WHAT YOU SHOULD DO
In the data between the line containing "Noví bloggeři" and the line containing "Nejčtenější články", inclusive, change "Zobrazit" to "Ukázat" and reproduce all other text in those lines unchanged.

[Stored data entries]
+---+

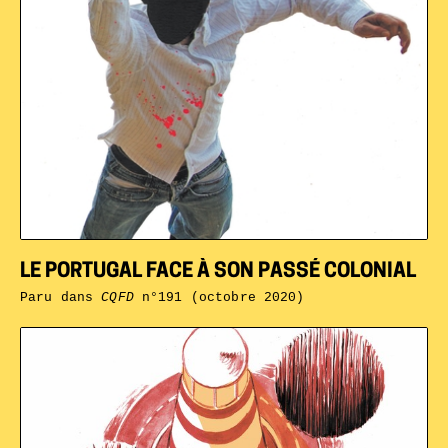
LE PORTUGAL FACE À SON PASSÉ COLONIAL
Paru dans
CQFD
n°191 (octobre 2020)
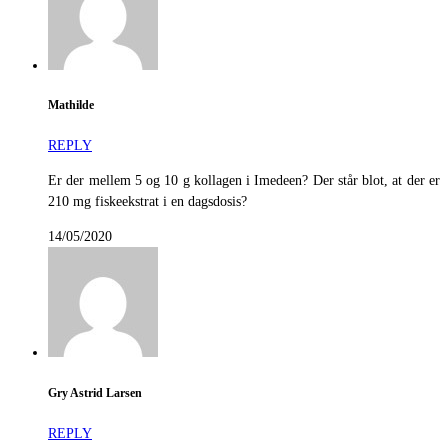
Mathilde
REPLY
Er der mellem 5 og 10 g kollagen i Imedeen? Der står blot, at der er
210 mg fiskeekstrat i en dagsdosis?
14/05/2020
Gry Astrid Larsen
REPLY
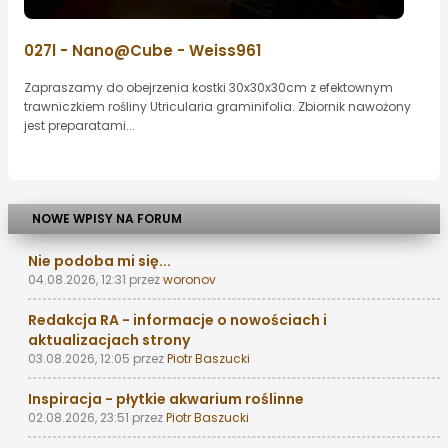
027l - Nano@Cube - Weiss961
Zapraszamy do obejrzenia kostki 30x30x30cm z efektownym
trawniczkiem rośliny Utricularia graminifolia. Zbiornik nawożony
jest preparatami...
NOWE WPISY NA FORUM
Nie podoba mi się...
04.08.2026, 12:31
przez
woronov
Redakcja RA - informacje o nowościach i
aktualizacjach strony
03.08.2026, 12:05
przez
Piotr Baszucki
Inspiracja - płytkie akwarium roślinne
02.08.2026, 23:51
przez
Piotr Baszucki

+---+

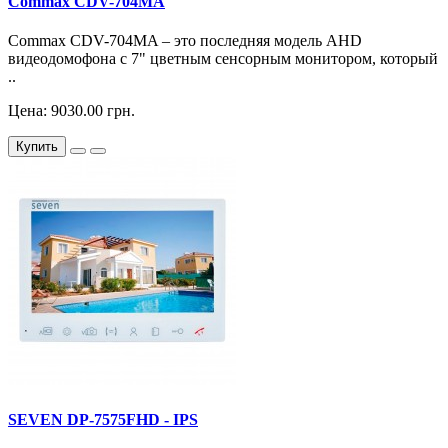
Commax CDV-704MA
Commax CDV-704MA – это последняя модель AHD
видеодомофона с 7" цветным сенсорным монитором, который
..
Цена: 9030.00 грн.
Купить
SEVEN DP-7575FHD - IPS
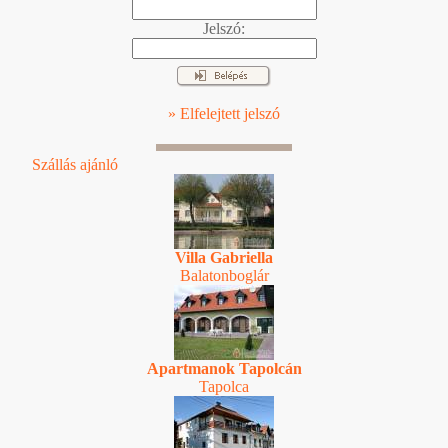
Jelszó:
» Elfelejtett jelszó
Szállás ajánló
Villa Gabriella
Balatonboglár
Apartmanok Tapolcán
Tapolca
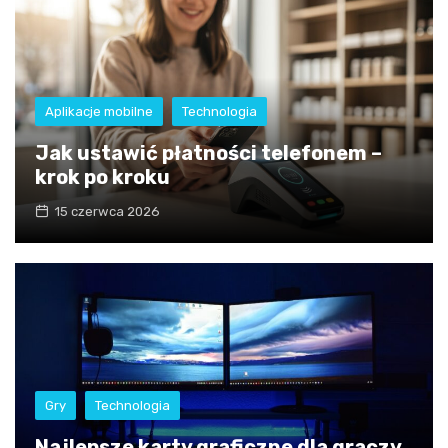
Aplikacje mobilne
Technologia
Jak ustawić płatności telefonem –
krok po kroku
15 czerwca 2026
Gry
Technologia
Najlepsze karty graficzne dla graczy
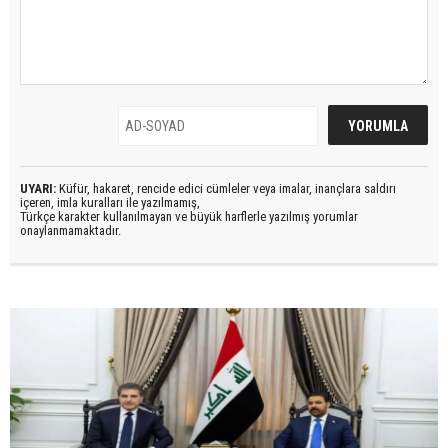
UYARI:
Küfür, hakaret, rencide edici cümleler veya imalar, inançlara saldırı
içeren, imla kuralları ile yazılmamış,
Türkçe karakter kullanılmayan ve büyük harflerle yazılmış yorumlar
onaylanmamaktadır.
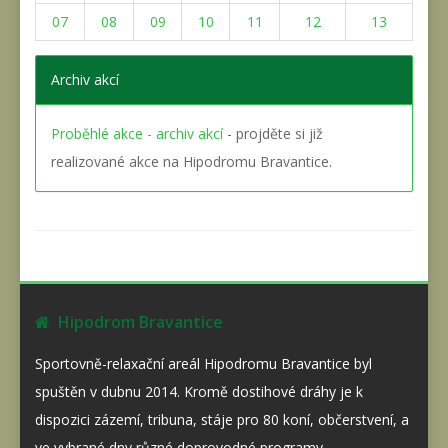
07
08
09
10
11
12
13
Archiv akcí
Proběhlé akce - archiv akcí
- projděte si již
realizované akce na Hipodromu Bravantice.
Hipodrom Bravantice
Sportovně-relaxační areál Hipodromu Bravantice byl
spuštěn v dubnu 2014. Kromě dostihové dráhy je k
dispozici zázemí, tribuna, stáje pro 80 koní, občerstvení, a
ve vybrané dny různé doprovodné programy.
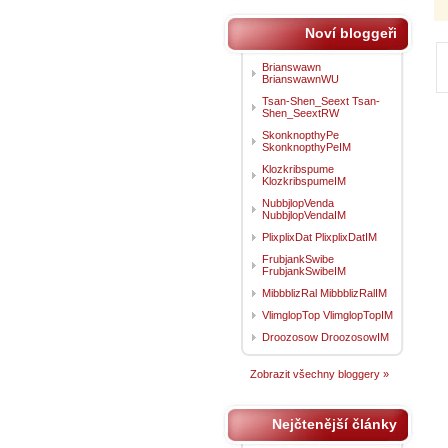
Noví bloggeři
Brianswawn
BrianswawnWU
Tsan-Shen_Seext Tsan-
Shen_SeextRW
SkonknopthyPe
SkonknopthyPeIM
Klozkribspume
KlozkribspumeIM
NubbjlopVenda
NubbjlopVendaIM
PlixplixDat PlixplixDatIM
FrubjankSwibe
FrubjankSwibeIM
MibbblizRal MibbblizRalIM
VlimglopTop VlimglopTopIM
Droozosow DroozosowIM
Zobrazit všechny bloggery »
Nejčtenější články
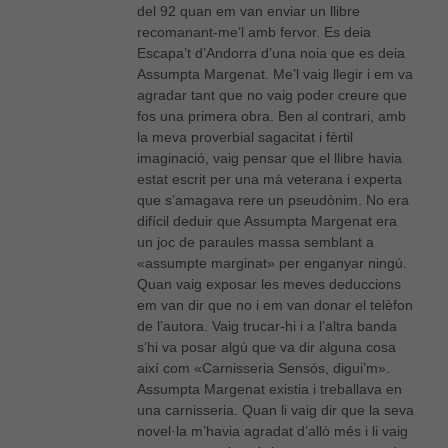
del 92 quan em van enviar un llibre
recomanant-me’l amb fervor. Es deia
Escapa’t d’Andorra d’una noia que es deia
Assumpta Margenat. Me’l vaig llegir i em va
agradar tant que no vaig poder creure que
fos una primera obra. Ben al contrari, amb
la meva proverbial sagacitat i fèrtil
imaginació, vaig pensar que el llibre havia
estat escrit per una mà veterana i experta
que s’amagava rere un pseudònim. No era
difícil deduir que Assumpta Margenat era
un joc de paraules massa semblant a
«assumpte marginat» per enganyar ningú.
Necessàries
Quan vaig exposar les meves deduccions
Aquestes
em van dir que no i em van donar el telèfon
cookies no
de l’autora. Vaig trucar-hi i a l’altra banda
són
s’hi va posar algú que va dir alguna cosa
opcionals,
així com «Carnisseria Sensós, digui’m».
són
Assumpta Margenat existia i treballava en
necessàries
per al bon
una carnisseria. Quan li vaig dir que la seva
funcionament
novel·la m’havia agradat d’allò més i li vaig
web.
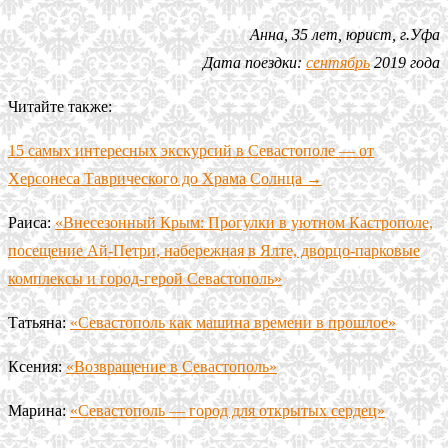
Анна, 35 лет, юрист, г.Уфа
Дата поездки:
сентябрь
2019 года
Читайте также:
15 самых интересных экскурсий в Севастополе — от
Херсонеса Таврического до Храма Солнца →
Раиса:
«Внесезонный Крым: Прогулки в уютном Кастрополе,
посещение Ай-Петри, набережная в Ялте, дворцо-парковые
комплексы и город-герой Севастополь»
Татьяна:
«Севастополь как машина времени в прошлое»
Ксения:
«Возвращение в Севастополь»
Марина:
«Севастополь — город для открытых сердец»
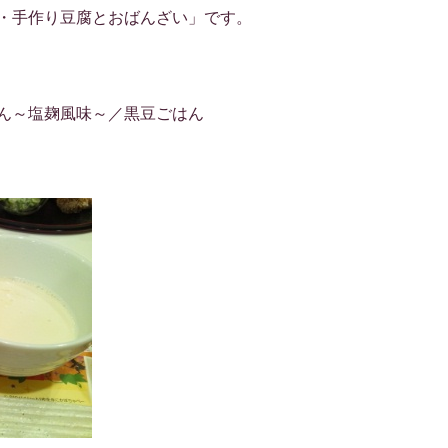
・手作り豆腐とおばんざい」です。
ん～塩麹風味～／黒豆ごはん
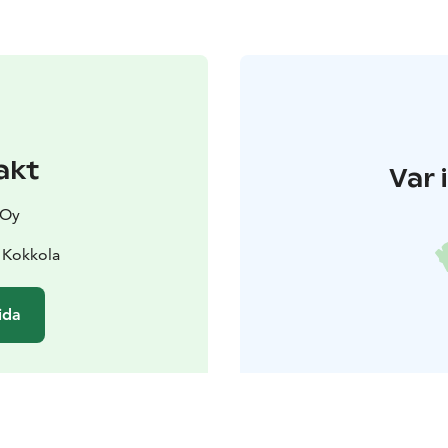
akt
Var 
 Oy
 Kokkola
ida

+---+

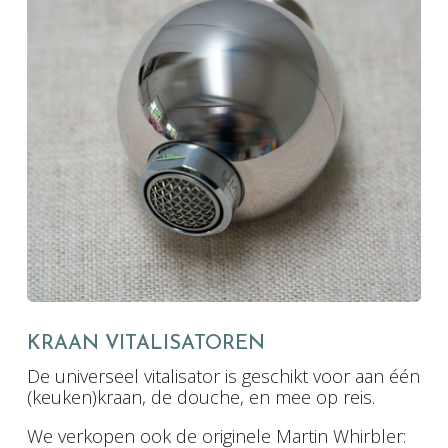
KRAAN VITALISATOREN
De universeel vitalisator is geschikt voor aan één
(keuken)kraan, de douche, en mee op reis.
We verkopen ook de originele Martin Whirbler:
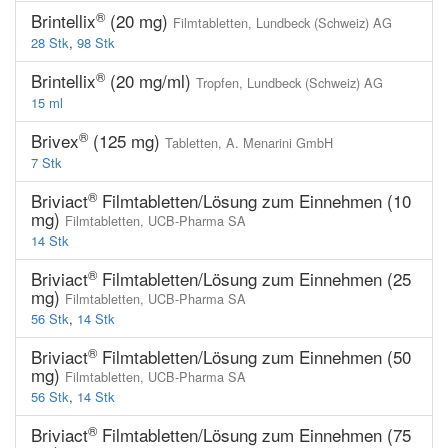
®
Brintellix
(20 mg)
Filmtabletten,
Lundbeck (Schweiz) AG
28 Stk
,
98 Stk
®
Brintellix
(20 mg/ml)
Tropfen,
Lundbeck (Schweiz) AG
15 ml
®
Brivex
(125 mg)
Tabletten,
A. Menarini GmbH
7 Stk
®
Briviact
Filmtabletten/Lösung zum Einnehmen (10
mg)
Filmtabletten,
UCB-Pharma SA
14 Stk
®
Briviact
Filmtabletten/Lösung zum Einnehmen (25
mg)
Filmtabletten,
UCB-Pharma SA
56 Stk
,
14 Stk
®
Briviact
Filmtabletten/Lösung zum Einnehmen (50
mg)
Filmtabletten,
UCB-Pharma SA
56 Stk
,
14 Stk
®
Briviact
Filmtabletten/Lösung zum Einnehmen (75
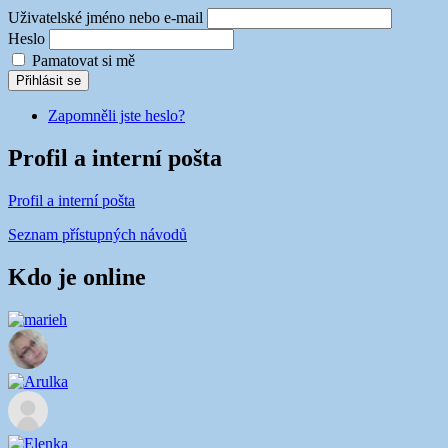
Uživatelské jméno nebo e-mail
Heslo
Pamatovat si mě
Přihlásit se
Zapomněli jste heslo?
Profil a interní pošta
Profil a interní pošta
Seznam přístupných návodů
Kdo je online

+---+

WRITTEN ANSWER
Noví bloggeři
Brianswawn
BrianswawnWU
Tsan-Shen_Seext Tsan-
Shen_SeextRW
SkonknopthyPe
SkonknopthyPeIM
Klozkribspume
KlozkribspumeIM
NubbjlopVenda
NubbjlopVendaIM
PlixplixDat PlixplixDatIM
FrubjankSwibe
FrubjankSwibeIM
MibbblizRal MibbblizRalIM
VlimglopTop VlimglopTopIM
Droozosow DroozosowIM
Ukázat všechny bloggery »
Nejčtenější články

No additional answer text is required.